WHAT THE TASK ASKS: In the copy of these records, include no pictures and change nothing else.

§

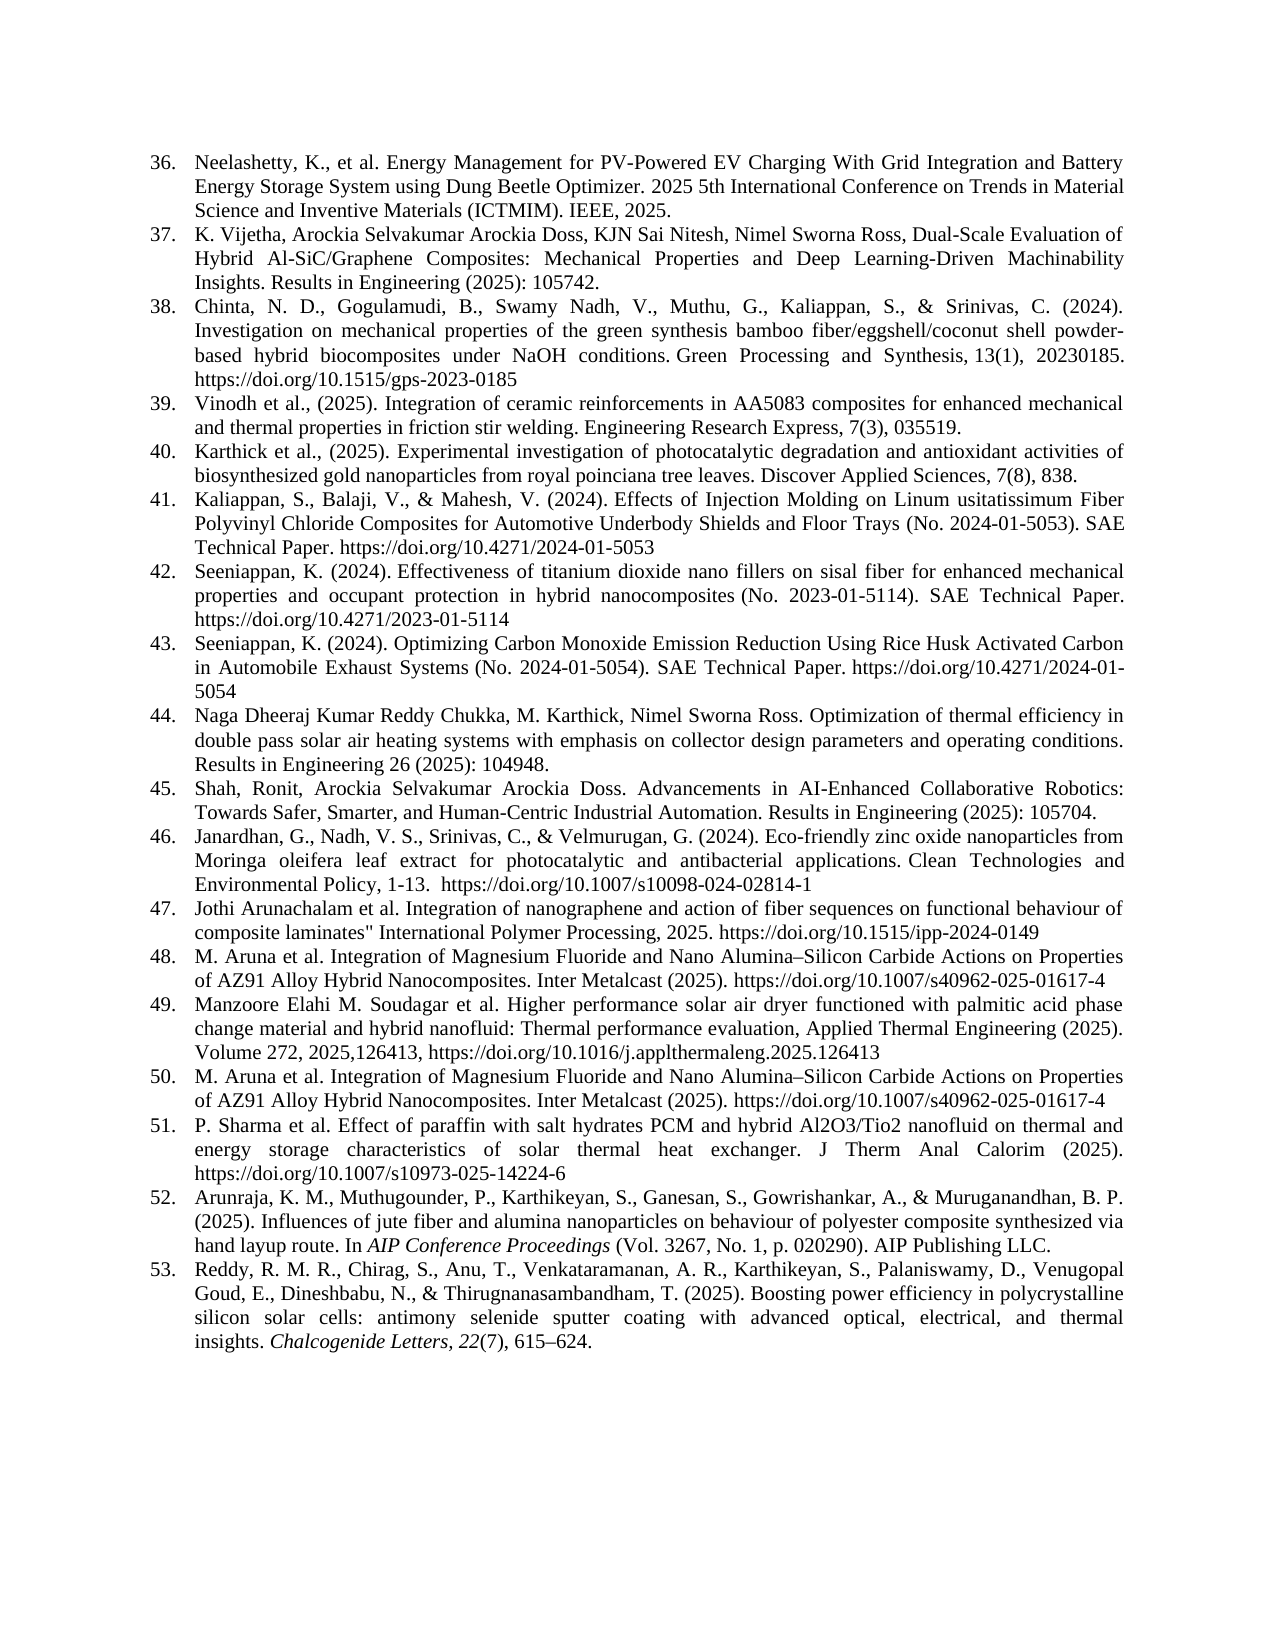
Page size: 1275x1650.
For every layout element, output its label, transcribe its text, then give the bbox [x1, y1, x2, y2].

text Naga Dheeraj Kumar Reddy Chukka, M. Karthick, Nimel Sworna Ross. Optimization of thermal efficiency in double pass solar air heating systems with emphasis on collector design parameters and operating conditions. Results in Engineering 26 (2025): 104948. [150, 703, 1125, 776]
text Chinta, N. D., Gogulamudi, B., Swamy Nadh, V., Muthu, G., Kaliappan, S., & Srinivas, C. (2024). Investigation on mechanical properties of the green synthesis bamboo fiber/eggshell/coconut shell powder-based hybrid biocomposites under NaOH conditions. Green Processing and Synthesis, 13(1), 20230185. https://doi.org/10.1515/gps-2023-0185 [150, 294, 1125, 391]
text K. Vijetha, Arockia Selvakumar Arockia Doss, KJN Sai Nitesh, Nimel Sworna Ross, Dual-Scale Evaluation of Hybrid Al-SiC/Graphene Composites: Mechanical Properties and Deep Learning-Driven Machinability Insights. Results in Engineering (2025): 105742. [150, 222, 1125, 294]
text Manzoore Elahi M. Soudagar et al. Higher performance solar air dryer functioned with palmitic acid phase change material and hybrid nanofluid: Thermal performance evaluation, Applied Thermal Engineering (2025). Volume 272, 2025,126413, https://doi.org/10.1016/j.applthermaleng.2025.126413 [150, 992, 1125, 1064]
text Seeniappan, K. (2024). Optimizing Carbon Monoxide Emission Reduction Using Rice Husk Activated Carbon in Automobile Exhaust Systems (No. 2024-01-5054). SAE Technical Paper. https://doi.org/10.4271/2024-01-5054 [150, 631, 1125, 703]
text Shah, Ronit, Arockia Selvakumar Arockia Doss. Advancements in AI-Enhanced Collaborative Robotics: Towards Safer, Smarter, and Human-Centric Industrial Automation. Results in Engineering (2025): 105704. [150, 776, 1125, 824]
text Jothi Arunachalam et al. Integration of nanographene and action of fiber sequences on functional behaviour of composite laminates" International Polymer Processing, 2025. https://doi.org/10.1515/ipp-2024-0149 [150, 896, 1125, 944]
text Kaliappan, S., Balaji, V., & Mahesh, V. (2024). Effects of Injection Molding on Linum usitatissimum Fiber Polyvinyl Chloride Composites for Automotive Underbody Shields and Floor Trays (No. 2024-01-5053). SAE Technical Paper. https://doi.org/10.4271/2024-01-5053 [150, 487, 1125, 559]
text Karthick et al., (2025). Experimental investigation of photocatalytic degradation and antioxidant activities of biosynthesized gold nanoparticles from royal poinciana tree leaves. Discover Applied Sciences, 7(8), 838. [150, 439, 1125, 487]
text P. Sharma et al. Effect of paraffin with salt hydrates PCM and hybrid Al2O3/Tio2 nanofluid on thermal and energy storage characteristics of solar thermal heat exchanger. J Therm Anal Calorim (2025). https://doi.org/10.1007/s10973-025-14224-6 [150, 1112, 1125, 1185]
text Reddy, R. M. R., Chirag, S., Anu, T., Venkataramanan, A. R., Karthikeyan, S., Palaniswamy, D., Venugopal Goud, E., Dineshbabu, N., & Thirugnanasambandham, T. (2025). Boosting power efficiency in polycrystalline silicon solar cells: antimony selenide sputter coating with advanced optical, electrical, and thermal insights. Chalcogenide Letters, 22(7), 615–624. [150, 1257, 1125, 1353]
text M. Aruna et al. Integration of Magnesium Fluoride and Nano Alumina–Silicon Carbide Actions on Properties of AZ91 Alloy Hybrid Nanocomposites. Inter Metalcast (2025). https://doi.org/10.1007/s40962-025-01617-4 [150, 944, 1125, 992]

§

RESPONSE BOX:
Page size: 1275x1650.
For every layout element, output its label, transcribe its text, then give the bbox [x1, y1, x2, y2].

text Naga Dheeraj Kumar Reddy Chukka, M. Karthick, Nimel Sworna Ross. Optimization of thermal efficiency in double pass solar air heating systems with emphasis on collector design parameters and operating conditions. Results in Engineering 26 (2025): 104948. [150, 703, 1125, 776]
text Chinta, N. D., Gogulamudi, B., Swamy Nadh, V., Muthu, G., Kaliappan, S., & Srinivas, C. (2024). Investigation on mechanical properties of the green synthesis bamboo fiber/eggshell/coconut shell powder-based hybrid biocomposites under NaOH conditions. Green Processing and Synthesis, 13(1), 20230185. https://doi.org/10.1515/gps-2023-0185 [150, 294, 1125, 391]
text K. Vijetha, Arockia Selvakumar Arockia Doss, KJN Sai Nitesh, Nimel Sworna Ross, Dual-Scale Evaluation of Hybrid Al-SiC/Graphene Composites: Mechanical Properties and Deep Learning-Driven Machinability Insights. Results in Engineering (2025): 105742. [150, 222, 1125, 294]
text Manzoore Elahi M. Soudagar et al. Higher performance solar air dryer functioned with palmitic acid phase change material and hybrid nanofluid: Thermal performance evaluation, Applied Thermal Engineering (2025). Volume 272, 2025,126413, https://doi.org/10.1016/j.applthermaleng.2025.126413 [150, 992, 1125, 1064]
text Seeniappan, K. (2024). Optimizing Carbon Monoxide Emission Reduction Using Rice Husk Activated Carbon in Automobile Exhaust Systems (No. 2024-01-5054). SAE Technical Paper. https://doi.org/10.4271/2024-01-5054 [150, 631, 1125, 703]
text Shah, Ronit, Arockia Selvakumar Arockia Doss. Advancements in AI-Enhanced Collaborative Robotics: Towards Safer, Smarter, and Human-Centric Industrial Automation. Results in Engineering (2025): 105704. [150, 776, 1125, 824]
text Jothi Arunachalam et al. Integration of nanographene and action of fiber sequences on functional behaviour of composite laminates" International Polymer Processing, 2025. https://doi.org/10.1515/ipp-2024-0149 [150, 896, 1125, 944]
text Kaliappan, S., Balaji, V., & Mahesh, V. (2024). Effects of Injection Molding on Linum usitatissimum Fiber Polyvinyl Chloride Composites for Automotive Underbody Shields and Floor Trays (No. 2024-01-5053). SAE Technical Paper. https://doi.org/10.4271/2024-01-5053 [150, 487, 1125, 559]
text Karthick et al., (2025). Experimental investigation of photocatalytic degradation and antioxidant activities of biosynthesized gold nanoparticles from royal poinciana tree leaves. Discover Applied Sciences, 7(8), 838. [150, 439, 1125, 487]
text P. Sharma et al. Effect of paraffin with salt hydrates PCM and hybrid Al2O3/Tio2 nanofluid on thermal and energy storage characteristics of solar thermal heat exchanger. J Therm Anal Calorim (2025). https://doi.org/10.1007/s10973-025-14224-6 [150, 1112, 1125, 1185]
text Reddy, R. M. R., Chirag, S., Anu, T., Venkataramanan, A. R., Karthikeyan, S., Palaniswamy, D., Venugopal Goud, E., Dineshbabu, N., & Thirugnanasambandham, T. (2025). Boosting power efficiency in polycrystalline silicon solar cells: antimony selenide sputter coating with advanced optical, electrical, and thermal insights. Chalcogenide Letters, 22(7), 615–624. [150, 1257, 1125, 1353]
text M. Aruna et al. Integration of Magnesium Fluoride and Nano Alumina–Silicon Carbide Actions on Properties of AZ91 Alloy Hybrid Nanocomposites. Inter Metalcast (2025). https://doi.org/10.1007/s40962-025-01617-4 [150, 944, 1125, 992]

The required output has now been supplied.